No penúltimo eixo temático, emerge as discussões atinentes à responsabilidade civil, planejamento familiar e cuidado sob a ótica do gênero. Cíntia Muniz de Souza Konder enfrenta o polêmico tema da “Responsabilidade civil por concepção indesejada”. Em perspectiva inovadora, Fernanda Paes Leme e Pedro Gueiros propõe análise sobre os úteros artificiais e as novas fronteiras ao planejamento familiar. Andressa Regina Bissolotti dos Santos nos apresenta relevante reflexão sobre a responsabilidade civil pelo tempo dedicado ao cuidado como forma de promover a igualdade material. Finaliza o eixo, o texto de Lígia Ziggiotti de Oliveira e Francielle Elisabet Nogueira de Lima sobre a possibilidade de aplicação da teoria da perda de uma chance em hipótese de ausência de divisão de cuidados parentais.

 

Por fim, analisa-se o cruzamento entre discriminação, dados pessoais e gênero. Tal eixo temático inicia com artigo de Ana Frazão e Maria Cristine Lindoso sobre responsabilidade civil dos agentes de tratamento de dados em perspectiva de gênero.

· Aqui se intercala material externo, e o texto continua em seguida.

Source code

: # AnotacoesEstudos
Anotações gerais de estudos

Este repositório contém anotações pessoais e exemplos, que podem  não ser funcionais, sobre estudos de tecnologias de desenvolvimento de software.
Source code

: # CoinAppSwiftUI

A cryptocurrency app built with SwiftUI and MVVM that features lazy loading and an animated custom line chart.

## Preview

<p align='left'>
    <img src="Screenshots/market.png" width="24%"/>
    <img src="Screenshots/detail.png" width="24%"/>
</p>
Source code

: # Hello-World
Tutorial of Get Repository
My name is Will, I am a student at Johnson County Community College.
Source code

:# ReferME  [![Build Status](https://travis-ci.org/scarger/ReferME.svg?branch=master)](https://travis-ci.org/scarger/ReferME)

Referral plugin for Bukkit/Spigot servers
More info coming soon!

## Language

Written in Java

Fabíola Albuquerque Lôbo e Camila Sampaio Galvão discorrem sobre o atual tema da responsabilidade civil dos pais pela hipersexualização das filhas influenciadoras mirins. No âmbito da proteção dos dados pessoais, Fernanda Pantaleão Dirscherl e José Luiz de Moura Faleiros Júnior enfrentam a temática da “Responsabilidade civil e dados pessoais sensíveis sobre gênero”. Por fim, encerra a obra o texto de Dóris Ghilardi e Ariani Folharini Bortolatto que trata da responsabilidade civil em razão da exposição não consensual de imagens íntimas a partir da perspectiva da violência de gênero.

 

A coletânea representa movimento de todo indispensável na conformação do ordenamento jurídico aos desígnios constitucionais voltados à promoção de uma sociedade sem discriminações, igualitária e livre. Cuida-se, a rigor, de uma contribuição ao repensar as estruturas da responsabilidade civil, mas sobretudo suas funções, em especial para fins de proteção das dimensões do gênero e da sexualidade a partir do espectro emancipatório e solidarista desenhado pelo constituinte de 1988. Um percurso indispensável de humanização e emancipação da responsabilidade civil voltada à concreta tutela da pessoa humana.